Thursday, November 11, 2010

Where's the respect?

Yesterday, I wrote that the rhetoric and political agenda of conservative Christianity can easily be interpreted as disrespectful towards those of us who don't share their religious views and policy preferences (Don't say "abortion is murder"). This rhetoric is often moralistic -- suggesting that anyone who disagrees is fundamentally degenerate, rather than simply being mistaken about one rather small part of life. The political agenda is often punitive -- insisting that certain behaviors are obligatory or prohibited, rather than simply being encouraged or discouraged.

While I believe that conservative Christians are the main source of this disrespect in public discourse, I figure that I should try to figure out where they may feel disrespected by the people whom they disagree with. Unfortunately, many public figures make constant spurious claims that Christians are the victims of frequent disrespect, yet the examples that they cite (e.g. "The War on Christmas") are typically nothing more than non-Christians challenging the cultural dominance of Christianity.

Here are the issues where I expect that conservative Christians (really, social conservatives more generally) may feel that their sense of morality is being disparaged, or that they are being prohibited from engaging in important aspects of their desired lifestyle.

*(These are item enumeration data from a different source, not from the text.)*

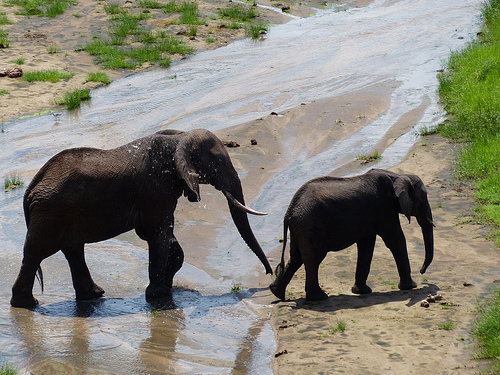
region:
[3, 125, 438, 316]
Two elephants walking in a stream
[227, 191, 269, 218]
Tusks on an elephant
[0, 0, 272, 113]
Grass growing in sand next to a stream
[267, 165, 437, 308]
Baby elephant next to a stream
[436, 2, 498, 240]
Grass growing next to a stream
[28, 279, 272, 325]
Shadow of the elephant in the water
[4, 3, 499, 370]
shallow river of water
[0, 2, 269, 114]
patches of green grass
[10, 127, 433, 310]
sideview of two walking elephants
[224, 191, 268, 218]
white curved ivory tusk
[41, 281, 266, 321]
shadow of adult elephant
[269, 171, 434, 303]
young elephant walking on dirt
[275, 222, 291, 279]
tail on back of elephant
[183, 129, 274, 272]
trunk on elephant head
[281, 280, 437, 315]
shadow of elephant on dirt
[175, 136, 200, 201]
ear of adult elephant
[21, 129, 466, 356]
two elephants are walking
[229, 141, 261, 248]
elephant has white tusks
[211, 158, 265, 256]
elephant has long trunk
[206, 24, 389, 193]
ground is light brown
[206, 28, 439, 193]
water flowing on ground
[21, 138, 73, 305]
elephant has long tail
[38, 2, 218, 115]
green grass on bank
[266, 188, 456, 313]
young elephant in front of parent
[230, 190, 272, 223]
long white ivory tusk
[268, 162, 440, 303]
small elephant in front of large elephant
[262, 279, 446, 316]
shadow of small elephant on ground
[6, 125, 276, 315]
large dark elephant in water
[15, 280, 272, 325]
shadow of large elephant on water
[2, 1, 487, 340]
shallow river of clear water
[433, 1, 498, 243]
thick dense green vegatation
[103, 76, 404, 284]
island of dirt in middle of river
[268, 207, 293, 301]
long silouetted elephant tail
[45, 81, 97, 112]
tuft of green grass on edge of river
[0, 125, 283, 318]
a large elephant walking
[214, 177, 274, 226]
a large elephant's right tusk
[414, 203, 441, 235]
a small elephant's right tusk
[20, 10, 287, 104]
a patch of grass and weeds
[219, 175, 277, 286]
a large elephant's trunk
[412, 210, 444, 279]
a small elephant's trunk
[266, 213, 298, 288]
a small elephant's tail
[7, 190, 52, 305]
a large elephant's tail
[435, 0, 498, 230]
a grassy area on the right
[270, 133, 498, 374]
a sandy area by the stream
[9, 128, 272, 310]
an elephant crossing the stream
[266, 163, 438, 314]
An animal in a field.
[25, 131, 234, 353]
An animal in a field.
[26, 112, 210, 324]
A large grey elephant.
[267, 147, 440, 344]
A large grey elephant.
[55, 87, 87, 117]
A patch of grass.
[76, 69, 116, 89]
A patch of grass.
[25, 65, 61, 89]
A patch of grass.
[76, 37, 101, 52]
A patch of grass.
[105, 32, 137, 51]
A patch of grass.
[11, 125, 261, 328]
A large grey elephant.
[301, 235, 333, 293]
The limb of an animal.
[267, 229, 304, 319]
The limb of an animal.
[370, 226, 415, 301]
The limb of an animal.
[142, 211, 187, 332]
The limb of an animal.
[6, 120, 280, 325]
tall grey colored elephant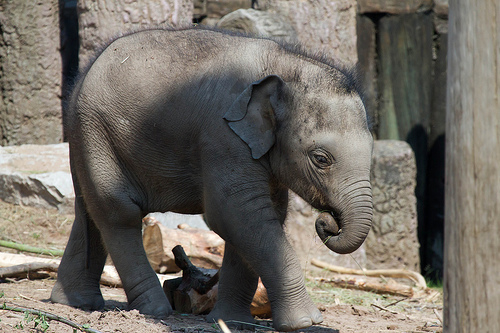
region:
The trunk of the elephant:
[321, 192, 371, 252]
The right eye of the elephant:
[310, 145, 332, 168]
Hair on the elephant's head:
[268, 49, 355, 93]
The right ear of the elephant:
[233, 77, 293, 157]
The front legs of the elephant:
[203, 181, 322, 331]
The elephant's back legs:
[56, 193, 166, 315]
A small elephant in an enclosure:
[62, 41, 374, 325]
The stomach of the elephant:
[146, 173, 196, 211]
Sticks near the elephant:
[313, 262, 421, 298]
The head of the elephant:
[279, 58, 372, 253]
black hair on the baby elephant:
[68, 13, 390, 115]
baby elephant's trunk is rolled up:
[311, 210, 380, 251]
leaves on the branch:
[0, 302, 67, 329]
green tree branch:
[2, 225, 72, 255]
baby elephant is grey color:
[57, 16, 377, 327]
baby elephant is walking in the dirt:
[37, 272, 384, 327]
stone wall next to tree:
[363, 125, 433, 277]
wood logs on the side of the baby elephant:
[138, 210, 293, 320]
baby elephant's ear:
[230, 63, 295, 165]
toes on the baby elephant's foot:
[273, 311, 333, 332]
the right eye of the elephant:
[304, 144, 337, 169]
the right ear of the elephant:
[217, 64, 304, 165]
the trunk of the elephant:
[309, 173, 379, 258]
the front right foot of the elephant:
[264, 274, 329, 329]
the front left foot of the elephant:
[202, 271, 255, 329]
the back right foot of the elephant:
[115, 263, 172, 316]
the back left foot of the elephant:
[42, 263, 109, 313]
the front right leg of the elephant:
[192, 146, 335, 330]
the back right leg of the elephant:
[65, 128, 182, 319]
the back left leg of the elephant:
[39, 190, 118, 312]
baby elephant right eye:
[305, 148, 340, 174]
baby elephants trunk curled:
[320, 194, 381, 253]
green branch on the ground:
[5, 233, 64, 263]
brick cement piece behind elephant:
[372, 128, 439, 279]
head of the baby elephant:
[219, 24, 399, 254]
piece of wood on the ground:
[160, 230, 211, 300]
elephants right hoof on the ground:
[268, 279, 335, 328]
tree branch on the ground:
[6, 298, 79, 332]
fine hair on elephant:
[68, 48, 82, 188]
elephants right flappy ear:
[235, 57, 314, 175]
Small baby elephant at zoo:
[56, 19, 395, 330]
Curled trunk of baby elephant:
[295, 213, 412, 248]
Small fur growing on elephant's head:
[276, 40, 376, 125]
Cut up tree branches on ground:
[116, 204, 439, 310]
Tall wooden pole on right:
[443, 6, 489, 329]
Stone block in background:
[279, 138, 420, 305]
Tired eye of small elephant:
[304, 145, 348, 175]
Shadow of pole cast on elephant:
[80, 88, 362, 326]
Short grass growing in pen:
[298, 272, 438, 332]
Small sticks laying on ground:
[348, 275, 451, 332]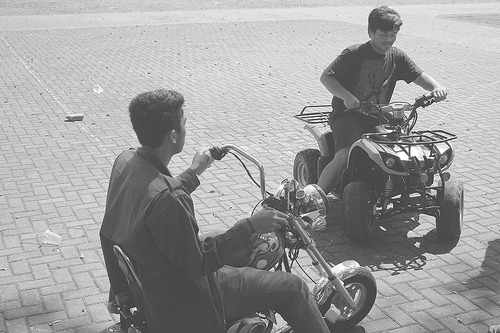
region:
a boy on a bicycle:
[80, 87, 386, 330]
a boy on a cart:
[285, 1, 470, 252]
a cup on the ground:
[39, 224, 66, 251]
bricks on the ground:
[2, 2, 499, 332]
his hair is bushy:
[362, 7, 407, 40]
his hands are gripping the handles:
[338, 82, 448, 129]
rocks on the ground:
[65, 112, 86, 126]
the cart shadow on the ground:
[282, 190, 436, 280]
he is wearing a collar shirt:
[86, 144, 258, 331]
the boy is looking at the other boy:
[80, 74, 375, 330]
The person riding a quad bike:
[294, 7, 471, 239]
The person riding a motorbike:
[99, 90, 378, 331]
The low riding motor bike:
[108, 143, 380, 330]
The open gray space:
[0, 0, 498, 332]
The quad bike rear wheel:
[294, 147, 324, 186]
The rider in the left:
[98, 88, 336, 329]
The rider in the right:
[313, 7, 448, 202]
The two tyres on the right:
[340, 178, 493, 238]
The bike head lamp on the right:
[285, 180, 330, 232]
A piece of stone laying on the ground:
[62, 113, 87, 123]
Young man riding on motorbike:
[92, 84, 332, 331]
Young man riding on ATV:
[284, 27, 470, 237]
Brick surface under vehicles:
[3, 23, 498, 331]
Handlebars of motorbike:
[209, 135, 320, 222]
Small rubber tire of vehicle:
[307, 246, 402, 331]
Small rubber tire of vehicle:
[281, 145, 326, 202]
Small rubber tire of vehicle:
[345, 178, 385, 248]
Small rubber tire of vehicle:
[428, 178, 473, 240]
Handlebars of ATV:
[356, 96, 449, 134]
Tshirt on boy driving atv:
[325, 27, 434, 132]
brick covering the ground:
[6, 26, 308, 107]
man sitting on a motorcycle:
[92, 92, 354, 330]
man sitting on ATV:
[302, 15, 459, 242]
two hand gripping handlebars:
[320, 80, 463, 119]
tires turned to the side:
[336, 173, 478, 253]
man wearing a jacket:
[103, 88, 270, 332]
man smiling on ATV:
[318, 6, 450, 134]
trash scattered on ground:
[31, 222, 66, 250]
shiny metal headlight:
[281, 175, 338, 229]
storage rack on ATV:
[364, 119, 458, 159]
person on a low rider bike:
[99, 89, 376, 328]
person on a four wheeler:
[293, 2, 463, 240]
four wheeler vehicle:
[286, 92, 463, 243]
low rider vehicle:
[101, 143, 376, 331]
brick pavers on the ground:
[1, 27, 492, 330]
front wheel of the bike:
[314, 259, 382, 331]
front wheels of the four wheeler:
[340, 176, 463, 237]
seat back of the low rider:
[111, 242, 148, 328]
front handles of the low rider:
[210, 146, 303, 230]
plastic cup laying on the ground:
[42, 229, 61, 244]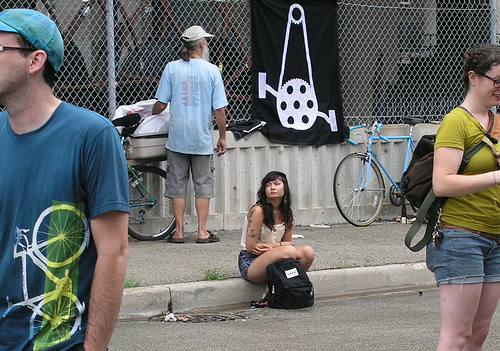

  • Animal rights: There's nothing worse than being called a murderer. Animal rights activists can get pretty extreme in their rhetoric. Luckily, the absolutists have no real political or social influence. While conservatives may call these people "leftists", in fact they are just as likely to target their fellow "leftists" as anyone else. In fact, one of their favorite targets is another stereotypical "leftist" group -- biologists engaged in animal research. Another favorite target of animal rightists is the hedonistic, fur-clad cosmopolitan elite who the cultural conservatives often rail against. Regular Americans eating cheeseburgers almost never receive any attention from these people. The small-town family farm of conservative ideal is typically viewed as being a pretty humane system for producing meat. Vegetarians are definitely more common on "the left" than "the right", but they are typically pretty tolerant of us carnivores, and there isn't any reason that a Christian must eat meat (is there?). The only real conflict between traditionalists and vegetarians arises over hunting, but vegetarians will typically cede the issue if the hunters make the case that it is an important part of non-elite culture and livelihood (but British fox hunting doesn't get a pass).
  • Gun prohibition: As with hunting, some extremists will attribute base motives to people who want to own guns, such as bloodlust or a desire to dominate others (frankly, many Republicans have done a lot to connect these ideas in public perception). However, most calls for restricting gun ownership are framed as utilitarian anti-crime measures. As with meat-eating, gun ownership doesn't have anything to do with Christianity, though guns do play a role in some traditional lifestyles. The prospect of broad gun prohibition is politically plausible, but remote. If conservatives are concerned about losing their guns, that risk is nothing compared to the prohibitions that they are imposing on others.
  • Multiculturalism/Libertinism: Conservatives are often depicted as "hateful" or "dictatorial" for holding others to certain standards. This is often a reasonable response to attempts by conservatives to impose their cultural preferences on others. However, this hostile response is not justified if the conservative is trying to persuade others to change their lifestyle in the absence of coercion. But unless we have a culturally libertarian state (including unlimited immigration), non-conservatives will be justifiably suspicious that any advocacy for cultural uniformity is just a prelude to violence.
  • Abortion: Opposition to abortion is often ascribed to an attitude that women are subordinate to men. This accusation is probably made to quickly in many cases, but I cannot say that it is unprovoked; if you want to dictate major life decisions to women, be prepared to be called "sexist". While not all opponents of abortion are sexist, there is good evidence than a good portion of them are, and America traditionally was sexist, so a traditionalist should not be too shocked by this accusation.
To sum it up, these non-traditionalist moralists typically have little influence and very rarely pass legislation that severely interferes with the continuation of traditions. The only issue where I think that traditionalists could reasonably feel disrespected by mainstream attitudes is with regards to gun ownership, and even there they face rather weak opposition.

Aside from partisan posturing and attacks on politicians, most disrespect in public discourse originates from conservatives.